**To do**. Examine the entries and show every line in which the word "幹細胞だけを増やして" is found.

+-------+

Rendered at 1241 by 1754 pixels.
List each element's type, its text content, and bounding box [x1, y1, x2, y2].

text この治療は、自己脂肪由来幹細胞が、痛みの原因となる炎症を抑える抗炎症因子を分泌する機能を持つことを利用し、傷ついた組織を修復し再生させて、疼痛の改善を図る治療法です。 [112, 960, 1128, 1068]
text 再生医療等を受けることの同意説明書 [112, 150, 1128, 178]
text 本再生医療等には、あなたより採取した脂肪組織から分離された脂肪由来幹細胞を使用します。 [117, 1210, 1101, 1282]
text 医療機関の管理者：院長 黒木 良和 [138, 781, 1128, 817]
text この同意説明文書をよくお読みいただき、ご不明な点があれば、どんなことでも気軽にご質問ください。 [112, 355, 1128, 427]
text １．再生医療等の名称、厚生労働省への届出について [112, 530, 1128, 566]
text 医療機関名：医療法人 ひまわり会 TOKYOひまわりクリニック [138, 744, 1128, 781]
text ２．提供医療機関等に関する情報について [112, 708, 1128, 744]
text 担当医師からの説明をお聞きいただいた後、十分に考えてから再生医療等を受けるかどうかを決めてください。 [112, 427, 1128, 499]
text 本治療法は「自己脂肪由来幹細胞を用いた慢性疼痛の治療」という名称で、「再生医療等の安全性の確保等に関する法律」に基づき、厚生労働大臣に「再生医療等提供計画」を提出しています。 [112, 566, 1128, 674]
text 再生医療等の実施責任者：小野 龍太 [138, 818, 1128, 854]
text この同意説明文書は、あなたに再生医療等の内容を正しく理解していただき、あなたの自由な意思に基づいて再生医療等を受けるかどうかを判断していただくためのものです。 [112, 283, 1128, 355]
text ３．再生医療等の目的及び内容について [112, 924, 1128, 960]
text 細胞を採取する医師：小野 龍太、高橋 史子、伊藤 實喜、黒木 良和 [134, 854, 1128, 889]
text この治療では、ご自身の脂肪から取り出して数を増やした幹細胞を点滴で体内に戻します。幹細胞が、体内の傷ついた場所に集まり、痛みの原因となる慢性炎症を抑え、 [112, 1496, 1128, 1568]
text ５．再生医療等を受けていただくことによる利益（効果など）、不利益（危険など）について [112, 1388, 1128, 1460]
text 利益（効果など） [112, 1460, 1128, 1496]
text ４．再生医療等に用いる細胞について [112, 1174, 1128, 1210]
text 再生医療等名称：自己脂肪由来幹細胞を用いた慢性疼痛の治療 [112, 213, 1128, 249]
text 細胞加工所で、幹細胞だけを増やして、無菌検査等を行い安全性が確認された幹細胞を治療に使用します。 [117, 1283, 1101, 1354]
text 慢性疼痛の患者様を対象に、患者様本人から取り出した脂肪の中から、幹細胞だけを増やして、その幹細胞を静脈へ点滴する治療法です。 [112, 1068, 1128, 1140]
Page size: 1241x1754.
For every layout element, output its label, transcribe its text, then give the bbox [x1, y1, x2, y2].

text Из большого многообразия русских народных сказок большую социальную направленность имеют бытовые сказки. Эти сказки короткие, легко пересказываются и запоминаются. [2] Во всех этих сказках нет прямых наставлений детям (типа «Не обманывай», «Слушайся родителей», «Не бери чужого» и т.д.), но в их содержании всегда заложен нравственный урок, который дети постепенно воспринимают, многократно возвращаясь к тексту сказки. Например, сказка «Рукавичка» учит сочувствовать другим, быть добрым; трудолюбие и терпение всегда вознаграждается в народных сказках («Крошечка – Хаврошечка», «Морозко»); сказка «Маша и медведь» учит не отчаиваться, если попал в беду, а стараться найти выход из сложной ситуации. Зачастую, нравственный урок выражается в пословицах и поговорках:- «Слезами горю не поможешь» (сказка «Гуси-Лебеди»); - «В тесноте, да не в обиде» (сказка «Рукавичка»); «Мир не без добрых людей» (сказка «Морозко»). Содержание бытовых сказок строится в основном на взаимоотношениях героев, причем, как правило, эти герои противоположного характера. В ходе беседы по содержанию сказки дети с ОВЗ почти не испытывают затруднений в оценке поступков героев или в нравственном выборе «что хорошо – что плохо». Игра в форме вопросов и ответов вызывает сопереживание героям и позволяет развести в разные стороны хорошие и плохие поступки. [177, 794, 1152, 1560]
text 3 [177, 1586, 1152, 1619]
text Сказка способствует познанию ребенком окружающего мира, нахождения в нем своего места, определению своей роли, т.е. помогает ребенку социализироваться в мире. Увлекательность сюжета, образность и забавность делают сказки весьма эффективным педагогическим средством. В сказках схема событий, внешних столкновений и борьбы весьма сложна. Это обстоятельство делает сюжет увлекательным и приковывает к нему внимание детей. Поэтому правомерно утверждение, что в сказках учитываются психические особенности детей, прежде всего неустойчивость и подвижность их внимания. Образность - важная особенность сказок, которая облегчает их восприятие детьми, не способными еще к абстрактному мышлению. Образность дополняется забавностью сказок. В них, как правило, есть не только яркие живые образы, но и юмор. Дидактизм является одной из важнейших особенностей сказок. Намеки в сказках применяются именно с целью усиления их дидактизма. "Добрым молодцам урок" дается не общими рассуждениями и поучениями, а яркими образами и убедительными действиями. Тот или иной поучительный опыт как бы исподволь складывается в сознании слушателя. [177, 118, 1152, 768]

+-------+

**Your solution**.
text 細胞加工所で、幹細胞だけを増やして、無菌検査等を行い安全性が確認された幹細胞を治療に使用します。 [117, 1283, 1101, 1354]
text 慢性疼痛の患者様を対象に、患者様本人から取り出した脂肪の中から、幹細胞だけを増やして、その幹細胞を静脈へ点滴する治療法です。 [112, 1068, 1128, 1140]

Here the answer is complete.